_PASSAGE:_
Signed: Fiona Lindsley Date: 11th June 2019

Upper Tribunal Judge Lindsley

Annex A: Error of Law Decision:

DECISION AND REASONS
Introduction
1. The appellants are citizens of Iran and are brothers born in 2003 and 1993 respectively. MR, the first appellant, is now 15 years old and SR, the second appellant, is now 25 years old. They arrived in the UK in February 2017 and claimed asylum the next day. They were refused asylum in a decision of the respondent dated 8th September 2017. Their appeal against the decision was dismissed by First-tier Tribunal Judge Bart-Stewart in a determination promulgated on the 16th February 2018.
2. The appeals against the decision of the First-tier Tribunal have only been brought on behalf of the first appellant who is represented by Paragon Law. The second appellant has been separately represented throughout, before the First-tier Tribunal by Rodman Pearce Solicitors, and then from November 2018 by Woolfe & Co Solicitors Ltd. Although the second appellant has not made any appeal the original refusals of permission to appeal by the First-tier Tribunal and Upper Tribunal were sent to his solicitors and named him as an appellant. The grant of permission was only in the name of the first appellant, but was also sent with the notices of hearing to the second appellant.
3. Permission to appeal was granted to the first appellant only by the Vice President of the Upper Tribunal on 2nd November 2018 following a grant of permission in a judicial review challenge by the first appellant to the refusals of permission to appeal by the First-tier and Upper Tribunals.
4. The matter came before me to determine whether the First-tier Tribunal had erred in law.

_SUPPLIED INFORMATION:_
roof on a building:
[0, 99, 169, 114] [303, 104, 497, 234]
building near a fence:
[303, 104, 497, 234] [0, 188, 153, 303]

_EXERCISES:_
#1 From the tribunal decision, return the part that opens with the words "2. The appeals" and closes with "the second appellant.", copied word for word.
#2 Translate this sentence from the tribunal decision into Spanish: "They arrived in the UK in February 2017 and claimed asylum the next day."
#3 Write what comes next in the tribunal decision, picking up after its final sentence.

_RESPONSES TO THE EXERCISE:_
#1
2. The appeals against the decision of the First-tier Tribunal have only been brought on behalf of the first appellant who is represented by Paragon Law. The second appellant has been separately represented throughout, before the First-tier Tribunal by Rodman Pearce Solicitors, and then from November 2018 by Woolfe & Co Solicitors Ltd. Although the second appellant has not made any appeal the original refusals of permission to appeal by the First-tier Tribunal and Upper Tribunal were sent to his solicitors and named him as an appellant. The grant of permission was only in the name of the first appellant, but was also sent with the notices of hearing to the second appellant.

#2 Llegaron al Reino Unido en febrero de 2017 y solicitaron asilo al día siguiente.

#3
Preliminary Issue - Appeal for the Second Appellant
5. I find that the second appellant has no appeal before the Upper Tribunal or possibility to apply for permission to appeal. This is because he did not at any point appeal the decision of the First-tier Tribunal. It was not possible to grant permission on the basis of Mr Dulan's oral application for permission to appeal on the basis of the first appellant's grounds and because this course of action is argued to be in the interests of justice. This is because under Rule 21(2)(a) & (b) of the Tribunal Procedure (Upper Tribunal) Procedure Rules 2008 it is only possible for an appellant to apply for permission if an application has been made to and refused by the First-tier Tribunal, which in the second appellant's case it was accepted had not happened. The second appellant may discuss with his representatives whether it is appropriate to apply out of time to the First-tier Tribunal for permission to appeal or perhaps make a fresh asylum claim, but he has no basis on which to apply to the Upper Tribunal for permission to appeal at the current time. As he cannot apply for permission and was not granted permission by the Vice-President I find he has no appeal to be determined by me.
Submissions - Error of Law
6. The grounds of appeal contend, in summary, firstly that the first appellant was found not to be credible but the First-tier Tribunal did not properly assess his credibility by reference to his age, which was 14 years at the date of hearing and 13 years when he arrived in the UK; and secondly, that the First-tier Tribunal failed to lawfully consider an expert report on the issue of his illegal entry.
7. With respect to the first issue it is argued that there was a failure to follow the guidance of the Senior President of Tribunals, Sir Ernest Ryder in AM (Afghanistan) v SSHD [2017] EWCA Civ 1123, and given his age was accepted there was a failure to record the effect this had on assessing the evidence and a failure to consider whether any of the inconsistencies in the evidence could be explained by the first appellant's age. The only reference is to having "regard" to the first appellant's age at paragraph 33, and this did not fulfil these two duties.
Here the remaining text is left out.